[Change listing data]:
-=-=-=-=-

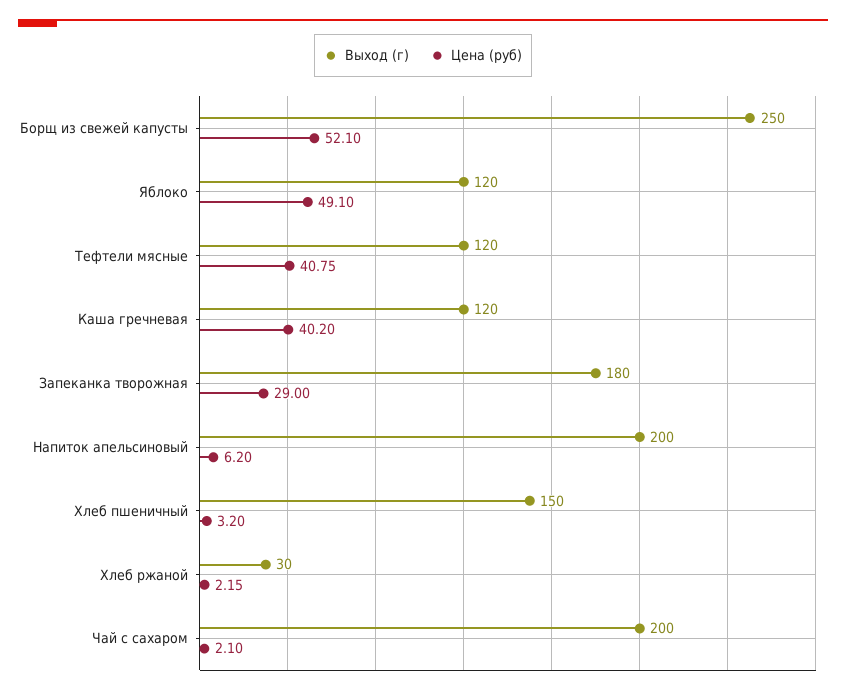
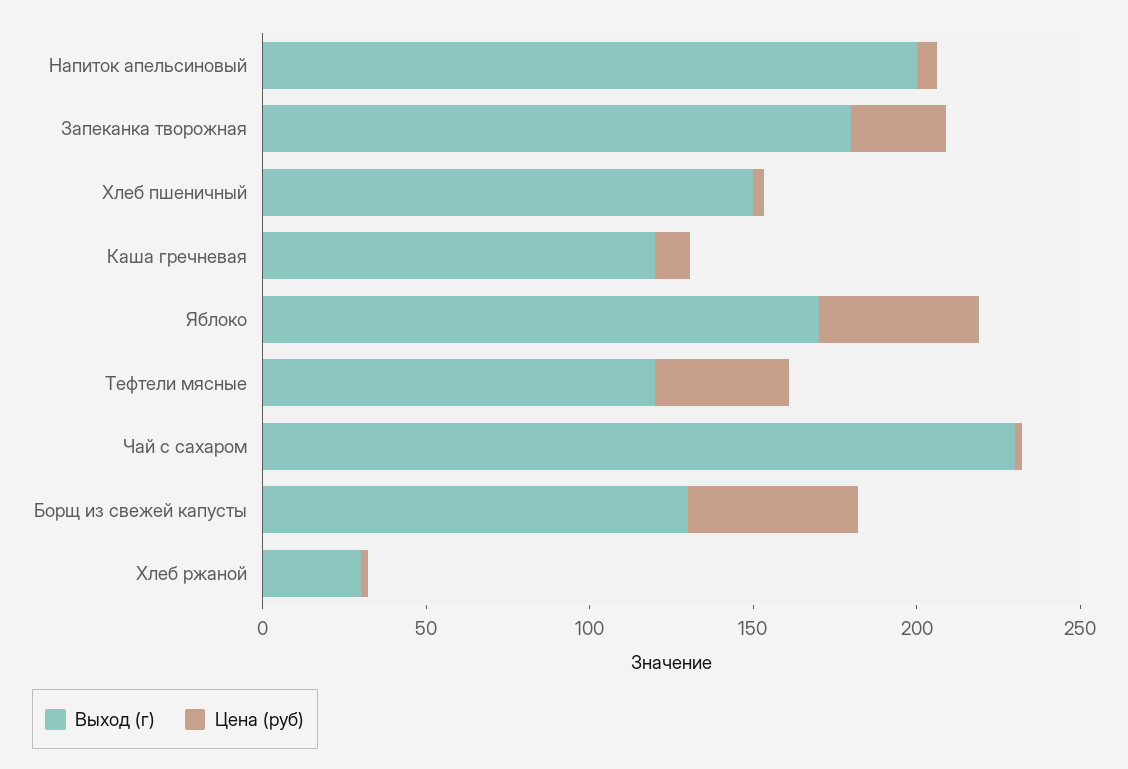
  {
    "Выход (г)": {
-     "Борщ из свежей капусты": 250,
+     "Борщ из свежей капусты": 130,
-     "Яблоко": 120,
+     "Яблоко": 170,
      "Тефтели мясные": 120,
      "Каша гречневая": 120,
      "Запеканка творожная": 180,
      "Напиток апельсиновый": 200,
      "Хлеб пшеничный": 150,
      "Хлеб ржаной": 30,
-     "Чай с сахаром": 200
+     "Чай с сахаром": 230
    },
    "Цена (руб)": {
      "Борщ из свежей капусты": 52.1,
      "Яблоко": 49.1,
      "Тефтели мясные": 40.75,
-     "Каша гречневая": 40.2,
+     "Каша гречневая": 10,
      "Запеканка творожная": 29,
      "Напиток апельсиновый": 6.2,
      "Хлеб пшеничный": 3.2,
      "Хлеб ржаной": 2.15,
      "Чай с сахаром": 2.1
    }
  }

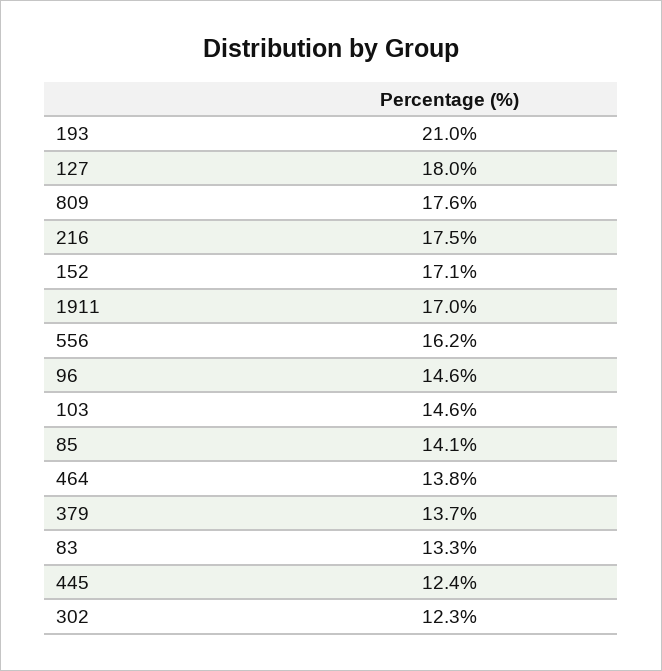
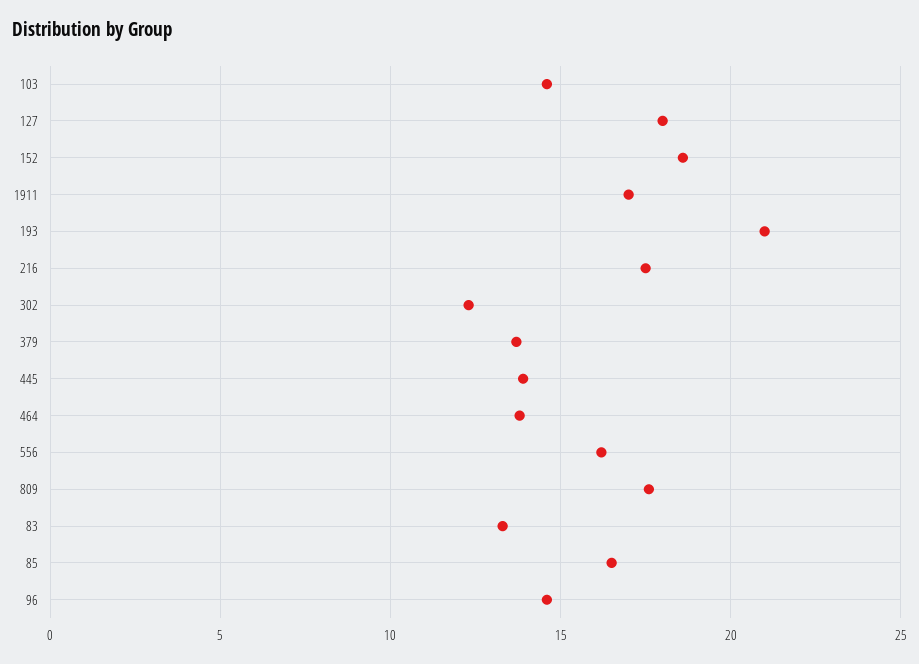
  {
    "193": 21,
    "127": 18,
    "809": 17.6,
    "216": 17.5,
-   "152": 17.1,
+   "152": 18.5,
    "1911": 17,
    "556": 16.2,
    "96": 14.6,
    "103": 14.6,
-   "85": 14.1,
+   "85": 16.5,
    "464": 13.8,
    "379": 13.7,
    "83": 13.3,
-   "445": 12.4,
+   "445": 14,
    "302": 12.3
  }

-=-=-=-=-

[WORK ITEM]: How many of the lines above contain the word "Запеканка"? Give the number alone.

[ANSWER SPACE]: 2